As with the Varamin plant, ISIS said the IAEA found traces of man-made uranium particles at the Turquz Abad site in 2020.
Summarizing the findings of the IAEA report, ISIS accused Iran of going to extreme lengths to “sanitize locations of interest to the IAEA and provide false information when faced with questions,” obstructing the nuclear watchdog’s work.
It said that given the IAEA’s findings, a draft resolution finding Iran in noncompliance with safeguard obligations that the US and the E3 — France, Germany, and the UK — plan to submit at an IAEA meeting should also refer Iran’s case to the UN Security Council for action.
“A referral to the UN Security Council need not in any way end the IAEA’s effort to obtain answers from Iran; in fact, it should enhance the IAEA’s quest for answers,” wrote the think tank.
“Whether or not the resolution contains an explicit referral to the UN Security Council, the E3 should trigger the reimposition of UN Iran sanctions via the snapback procedure outline in the Joint Comprehensive Plan of Action,” ISIS recommended. “This action would also cause the return of the UN Security Council’s demand that Iran end its uranium enrichment program.”

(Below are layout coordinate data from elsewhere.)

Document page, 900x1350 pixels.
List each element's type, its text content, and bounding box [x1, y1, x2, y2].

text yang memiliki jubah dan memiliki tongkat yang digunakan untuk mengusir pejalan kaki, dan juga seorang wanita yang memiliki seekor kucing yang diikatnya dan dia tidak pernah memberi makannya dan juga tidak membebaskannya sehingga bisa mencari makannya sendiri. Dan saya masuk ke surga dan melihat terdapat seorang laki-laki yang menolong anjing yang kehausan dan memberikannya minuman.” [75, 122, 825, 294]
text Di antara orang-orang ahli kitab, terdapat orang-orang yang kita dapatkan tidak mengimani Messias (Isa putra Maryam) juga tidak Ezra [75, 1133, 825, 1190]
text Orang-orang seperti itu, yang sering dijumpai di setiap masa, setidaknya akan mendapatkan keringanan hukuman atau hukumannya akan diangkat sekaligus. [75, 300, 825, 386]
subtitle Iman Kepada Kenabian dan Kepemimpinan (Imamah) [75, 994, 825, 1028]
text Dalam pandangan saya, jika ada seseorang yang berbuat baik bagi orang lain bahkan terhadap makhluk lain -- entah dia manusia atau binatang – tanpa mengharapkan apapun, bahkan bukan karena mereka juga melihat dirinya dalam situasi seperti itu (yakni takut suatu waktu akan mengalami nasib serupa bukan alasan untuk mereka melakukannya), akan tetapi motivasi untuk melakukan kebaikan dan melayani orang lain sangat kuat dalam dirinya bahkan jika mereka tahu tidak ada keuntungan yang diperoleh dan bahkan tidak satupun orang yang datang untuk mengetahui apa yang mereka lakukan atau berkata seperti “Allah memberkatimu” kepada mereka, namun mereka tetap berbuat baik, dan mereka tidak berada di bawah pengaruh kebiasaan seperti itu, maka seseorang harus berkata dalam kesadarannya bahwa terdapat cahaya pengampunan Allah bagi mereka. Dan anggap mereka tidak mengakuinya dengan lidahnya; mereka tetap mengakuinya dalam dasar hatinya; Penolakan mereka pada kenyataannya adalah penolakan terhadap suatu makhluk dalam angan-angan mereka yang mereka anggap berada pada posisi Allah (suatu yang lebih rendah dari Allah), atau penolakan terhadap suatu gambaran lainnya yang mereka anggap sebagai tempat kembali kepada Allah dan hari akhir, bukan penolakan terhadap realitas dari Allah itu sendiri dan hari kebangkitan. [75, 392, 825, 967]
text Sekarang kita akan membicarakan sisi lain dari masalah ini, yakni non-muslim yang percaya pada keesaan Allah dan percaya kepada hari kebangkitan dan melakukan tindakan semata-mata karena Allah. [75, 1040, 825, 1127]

The release of the IAEA report last month coincided with ongoing US efforts to sign a new nuclear deal with Iran, after US President Donald Trump pulled out of the JCPOA in 2018. Plans to find Iran in noncompliance as a result of the report’s findings could complicate the nuclear talks.
Iran, which avowedly seeks Israel’s destruction, has consistently denied seeking to acquire nuclear weapons.
But a separate IAEA report sent to member states last month found that Iran had 408.6kg of uranium enriched to up to 60% purity — close to the roughly 90% of weapons grade. That is enough, if enriched further, for nine nuclear weapons, according to an IAEA yardstick.
The enriched uranium has no peaceful application.
According to the IAEA, Iran is the only non-nuclear-weapon state in the world that enriches uranium up to 60%, a level that has no civilian use. That rate is still just below the 90% threshold required for a nuclear weapon, but far above the 3.67% limit set under the 2015 JCPOA agreement with world powers.
Times of Israel staff contributed to this report.